Более того, не исключено, что заодно некоторые древние вирусы “изобрели” и ДНК[156]. Ведь приспособительный смысл особенностей ДНК, отличающих ее от РНК, в том, что она чисто химически более устойчива (см. главу 8). А в условиях, когда вирионы переносились на большие расстояния водой или ветром, это могло быть особенно важно для сохранности их генетического материала. Между тем есть независимо обоснованная гипотеза, что первые клетки были РНК-содержащими — аналогично тому, как бывают РНК-содержащие вирусы[157]. Это хорошо согласуется с тем фактом, что рибосомы со всем прилагающимся к ним набором РНК и белков появились раньше, чем клеточные механизмы репликации ДНК (во всяком случае, к таким выводам приводят данные сравнительной геномики). А если первые ДНК-содержащие вирусы уже существовали в эпоху первых клеток, то... Почему бы этим клеткам не получить “ноу-хау” хранения генетической информации на ДНК прямо от вирусов?

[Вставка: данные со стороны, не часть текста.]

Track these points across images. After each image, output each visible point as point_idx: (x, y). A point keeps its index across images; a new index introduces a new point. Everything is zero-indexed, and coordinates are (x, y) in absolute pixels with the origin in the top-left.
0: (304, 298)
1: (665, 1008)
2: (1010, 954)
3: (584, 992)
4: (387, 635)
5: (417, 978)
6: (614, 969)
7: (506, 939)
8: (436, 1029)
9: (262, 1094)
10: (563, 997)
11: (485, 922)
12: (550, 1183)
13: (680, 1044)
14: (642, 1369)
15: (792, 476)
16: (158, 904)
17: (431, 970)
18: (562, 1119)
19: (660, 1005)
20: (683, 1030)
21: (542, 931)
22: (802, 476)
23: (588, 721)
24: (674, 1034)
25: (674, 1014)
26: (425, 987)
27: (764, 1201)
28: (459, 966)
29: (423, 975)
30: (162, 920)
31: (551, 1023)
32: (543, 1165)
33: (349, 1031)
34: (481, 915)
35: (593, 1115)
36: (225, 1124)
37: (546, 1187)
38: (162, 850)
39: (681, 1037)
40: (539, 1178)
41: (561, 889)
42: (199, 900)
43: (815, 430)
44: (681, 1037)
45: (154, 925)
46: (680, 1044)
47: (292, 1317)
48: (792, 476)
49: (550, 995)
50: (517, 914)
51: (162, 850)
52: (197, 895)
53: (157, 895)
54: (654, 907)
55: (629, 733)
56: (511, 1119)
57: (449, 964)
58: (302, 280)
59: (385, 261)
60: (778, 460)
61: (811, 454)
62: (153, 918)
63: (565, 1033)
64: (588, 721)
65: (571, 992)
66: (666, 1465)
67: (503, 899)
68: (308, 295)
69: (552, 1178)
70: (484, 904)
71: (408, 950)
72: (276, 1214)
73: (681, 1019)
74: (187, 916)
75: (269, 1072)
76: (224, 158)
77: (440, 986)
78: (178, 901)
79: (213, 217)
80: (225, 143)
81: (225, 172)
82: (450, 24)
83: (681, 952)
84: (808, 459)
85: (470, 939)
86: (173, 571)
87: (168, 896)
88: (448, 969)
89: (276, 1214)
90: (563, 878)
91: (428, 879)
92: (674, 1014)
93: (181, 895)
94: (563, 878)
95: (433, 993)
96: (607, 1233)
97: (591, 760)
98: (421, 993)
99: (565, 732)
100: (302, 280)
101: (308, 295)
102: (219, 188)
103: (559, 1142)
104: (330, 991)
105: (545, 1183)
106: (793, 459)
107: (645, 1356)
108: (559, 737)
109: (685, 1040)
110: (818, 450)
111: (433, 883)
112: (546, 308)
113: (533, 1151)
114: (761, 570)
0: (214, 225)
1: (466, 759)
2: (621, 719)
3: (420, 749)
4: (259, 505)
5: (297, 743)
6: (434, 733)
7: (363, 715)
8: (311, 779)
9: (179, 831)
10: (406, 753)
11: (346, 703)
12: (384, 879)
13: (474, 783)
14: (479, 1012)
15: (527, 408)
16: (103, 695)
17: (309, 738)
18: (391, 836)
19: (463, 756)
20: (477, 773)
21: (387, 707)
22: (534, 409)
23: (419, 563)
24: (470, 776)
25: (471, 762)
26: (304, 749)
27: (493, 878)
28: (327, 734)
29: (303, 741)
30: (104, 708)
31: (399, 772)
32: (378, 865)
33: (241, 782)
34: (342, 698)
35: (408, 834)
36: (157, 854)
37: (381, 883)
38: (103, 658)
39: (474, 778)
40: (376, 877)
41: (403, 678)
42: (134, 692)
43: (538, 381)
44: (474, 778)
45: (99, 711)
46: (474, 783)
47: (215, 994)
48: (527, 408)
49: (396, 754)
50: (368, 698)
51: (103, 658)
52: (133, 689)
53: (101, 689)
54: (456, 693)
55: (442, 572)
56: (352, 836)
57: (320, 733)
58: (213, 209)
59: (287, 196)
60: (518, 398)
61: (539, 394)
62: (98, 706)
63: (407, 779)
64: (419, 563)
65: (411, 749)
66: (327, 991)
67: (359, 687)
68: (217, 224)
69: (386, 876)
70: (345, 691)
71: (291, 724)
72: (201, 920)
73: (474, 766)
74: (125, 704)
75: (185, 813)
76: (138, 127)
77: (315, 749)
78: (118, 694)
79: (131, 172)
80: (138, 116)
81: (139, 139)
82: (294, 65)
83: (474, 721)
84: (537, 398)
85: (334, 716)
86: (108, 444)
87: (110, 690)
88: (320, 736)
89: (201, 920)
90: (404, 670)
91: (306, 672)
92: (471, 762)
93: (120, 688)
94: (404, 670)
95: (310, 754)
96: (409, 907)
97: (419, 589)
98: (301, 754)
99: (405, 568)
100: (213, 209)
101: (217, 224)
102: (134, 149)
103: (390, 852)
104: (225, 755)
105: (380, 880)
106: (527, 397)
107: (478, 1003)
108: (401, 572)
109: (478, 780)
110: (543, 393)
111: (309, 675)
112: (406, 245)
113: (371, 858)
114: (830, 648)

Такой обмен генами вполне возможен. Тогда получается, что взаимодействие (или даже слияние) ДНК-содержащего вируса и РНК-содержащей клетки произвело на свет ДНК-содержащую клетку — ту самую форму жизни, которая сейчас доминирует на Земле.
Еще более вероятно, что некоторые клеточные организмы, а именно эукариоты, получили от вирусов механизм кэпирования информационной РНК (см. главу 10). Интрига тут вот в чем. Вирус, стремящийся подчинить себе крупную клетку, крайне заинтересован в том, чтобы его информационная РНК отличалась от обычной клеточной — например, несла на каком-нибудь своем конце специальную химическую метку. Тогда все молекулы иРНК, лишенные этой метки, можно будет разрушить, разобрав на отдельные нуклеотиды, а молекулы иРНК с меткой (принадлежащие вирусу) сохранить и направить на рибосомы, чтобы они дали вирусные белки. И в ходе эволюции вирусов такие метки действительно были “изобретены”. Например, у поксвирусов — крупных ДНК-содержащих вирусов, к которым относится вирус оспы, — к 5'-концу каждой иРНК “пришивается” мостиком из трех фосфатов особый модифицированный нуклеозид (гуанозин с добавочной метильной группой), причем “пришивается” он уникальным способом, как бы задом наперед. Поксвирусы — паразиты эукариот. А у самих эукариот, во всяком случае у современных, информационная РНК всегда помечается абсолютно так же! Собственно, эта-то метка и называется кэпом. Причем ни у бактерий, ни у архей кэпирования нет. Очень похоже, что эукариоты заимствовали этот механизм, вместе с обеспечивающими его генами, от своих вирусов[158].